• Supplied records
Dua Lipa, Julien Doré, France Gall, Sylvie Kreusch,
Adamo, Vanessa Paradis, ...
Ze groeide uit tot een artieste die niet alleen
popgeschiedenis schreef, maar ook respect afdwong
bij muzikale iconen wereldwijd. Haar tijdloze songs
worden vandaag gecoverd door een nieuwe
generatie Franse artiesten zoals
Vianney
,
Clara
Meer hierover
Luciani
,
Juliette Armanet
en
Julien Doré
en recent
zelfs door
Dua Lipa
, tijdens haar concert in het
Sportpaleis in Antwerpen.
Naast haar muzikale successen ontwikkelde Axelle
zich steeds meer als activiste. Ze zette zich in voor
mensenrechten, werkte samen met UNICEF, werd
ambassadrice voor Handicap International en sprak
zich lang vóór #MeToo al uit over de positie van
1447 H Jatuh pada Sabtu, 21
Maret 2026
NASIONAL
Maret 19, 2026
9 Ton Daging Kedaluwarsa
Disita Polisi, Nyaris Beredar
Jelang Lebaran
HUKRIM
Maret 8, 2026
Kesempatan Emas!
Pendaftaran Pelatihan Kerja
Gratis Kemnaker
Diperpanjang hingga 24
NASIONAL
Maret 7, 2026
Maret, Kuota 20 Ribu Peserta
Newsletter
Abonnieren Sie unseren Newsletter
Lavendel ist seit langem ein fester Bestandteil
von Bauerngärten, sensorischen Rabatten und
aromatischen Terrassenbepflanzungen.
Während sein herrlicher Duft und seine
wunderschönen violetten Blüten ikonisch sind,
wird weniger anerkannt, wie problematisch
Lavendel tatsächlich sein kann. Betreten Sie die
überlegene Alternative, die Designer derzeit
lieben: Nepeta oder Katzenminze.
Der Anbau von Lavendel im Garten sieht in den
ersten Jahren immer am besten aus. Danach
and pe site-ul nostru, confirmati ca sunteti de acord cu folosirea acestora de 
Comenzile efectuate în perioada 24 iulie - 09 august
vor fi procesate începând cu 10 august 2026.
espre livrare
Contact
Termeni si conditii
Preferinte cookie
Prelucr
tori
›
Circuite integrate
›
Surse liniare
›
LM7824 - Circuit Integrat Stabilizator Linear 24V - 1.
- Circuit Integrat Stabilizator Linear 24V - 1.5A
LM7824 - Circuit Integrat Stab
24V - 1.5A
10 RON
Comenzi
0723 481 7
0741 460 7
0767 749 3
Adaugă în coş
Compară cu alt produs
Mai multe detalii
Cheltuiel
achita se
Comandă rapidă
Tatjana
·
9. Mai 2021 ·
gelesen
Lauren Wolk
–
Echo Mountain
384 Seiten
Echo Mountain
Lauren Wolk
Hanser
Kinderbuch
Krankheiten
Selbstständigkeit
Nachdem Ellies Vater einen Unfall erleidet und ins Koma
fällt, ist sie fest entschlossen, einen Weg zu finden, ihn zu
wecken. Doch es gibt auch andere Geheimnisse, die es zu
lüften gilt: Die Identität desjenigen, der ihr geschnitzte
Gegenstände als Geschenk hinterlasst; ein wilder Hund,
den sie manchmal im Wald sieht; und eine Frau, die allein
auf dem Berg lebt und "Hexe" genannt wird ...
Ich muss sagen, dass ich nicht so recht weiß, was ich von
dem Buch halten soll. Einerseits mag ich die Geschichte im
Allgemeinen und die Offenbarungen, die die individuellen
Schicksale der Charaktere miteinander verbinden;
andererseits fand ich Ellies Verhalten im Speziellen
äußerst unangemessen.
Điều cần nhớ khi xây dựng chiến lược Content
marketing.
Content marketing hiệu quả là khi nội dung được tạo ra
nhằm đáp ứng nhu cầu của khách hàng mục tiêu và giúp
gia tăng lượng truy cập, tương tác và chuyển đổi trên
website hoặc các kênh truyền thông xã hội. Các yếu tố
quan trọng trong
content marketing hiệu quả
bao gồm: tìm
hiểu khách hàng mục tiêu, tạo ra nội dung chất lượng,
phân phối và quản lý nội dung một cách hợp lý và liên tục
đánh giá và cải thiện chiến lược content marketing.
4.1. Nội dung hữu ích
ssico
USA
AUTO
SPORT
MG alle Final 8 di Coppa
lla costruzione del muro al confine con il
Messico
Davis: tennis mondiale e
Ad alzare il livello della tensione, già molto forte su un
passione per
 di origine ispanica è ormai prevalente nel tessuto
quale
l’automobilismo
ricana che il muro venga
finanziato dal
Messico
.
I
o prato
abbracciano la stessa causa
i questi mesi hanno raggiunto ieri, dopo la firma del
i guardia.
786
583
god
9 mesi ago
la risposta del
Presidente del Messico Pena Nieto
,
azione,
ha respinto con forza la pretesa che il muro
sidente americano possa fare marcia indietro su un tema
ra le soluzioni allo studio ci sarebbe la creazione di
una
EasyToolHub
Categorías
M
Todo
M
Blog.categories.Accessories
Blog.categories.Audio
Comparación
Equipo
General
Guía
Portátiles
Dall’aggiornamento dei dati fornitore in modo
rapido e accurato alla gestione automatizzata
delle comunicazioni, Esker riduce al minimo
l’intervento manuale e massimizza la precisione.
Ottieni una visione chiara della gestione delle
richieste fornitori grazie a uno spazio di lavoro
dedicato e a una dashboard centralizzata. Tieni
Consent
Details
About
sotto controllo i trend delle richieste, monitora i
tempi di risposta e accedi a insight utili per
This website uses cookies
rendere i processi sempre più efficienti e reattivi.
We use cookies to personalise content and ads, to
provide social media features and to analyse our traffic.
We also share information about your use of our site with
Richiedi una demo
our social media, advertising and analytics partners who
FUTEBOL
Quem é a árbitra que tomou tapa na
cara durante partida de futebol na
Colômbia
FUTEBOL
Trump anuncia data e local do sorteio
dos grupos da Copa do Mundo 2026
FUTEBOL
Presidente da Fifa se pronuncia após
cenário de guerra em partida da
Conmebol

• Problem to solve
What do the lines above say from the one containing "Blog.categories.Accessories" down to the one containing "Richiedi una demo"? Return them exactly, both end lines included, and only them.

• Solution to this task
Blog.categories.Accessories
Blog.categories.Audio
Comparación
Equipo
General
Guía
Portátiles
Dall’aggiornamento dei dati fornitore in modo
rapido e accurato alla gestione automatizzata
delle comunicazioni, Esker riduce al minimo
l’intervento manuale e massimizza la precisione.
Ottieni una visione chiara della gestione delle
richieste fornitori grazie a uno spazio di lavoro
dedicato e a una dashboard centralizzata. Tieni
Consent
Details
About
sotto controllo i trend delle richieste, monitora i
tempi di risposta e accedi a insight utili per
This website uses cookies
rendere i processi sempre più efficienti e reattivi.
We use cookies to personalise content and ads, to
provide social media features and to analyse our traffic.
We also share information about your use of our site with
Richiedi una demo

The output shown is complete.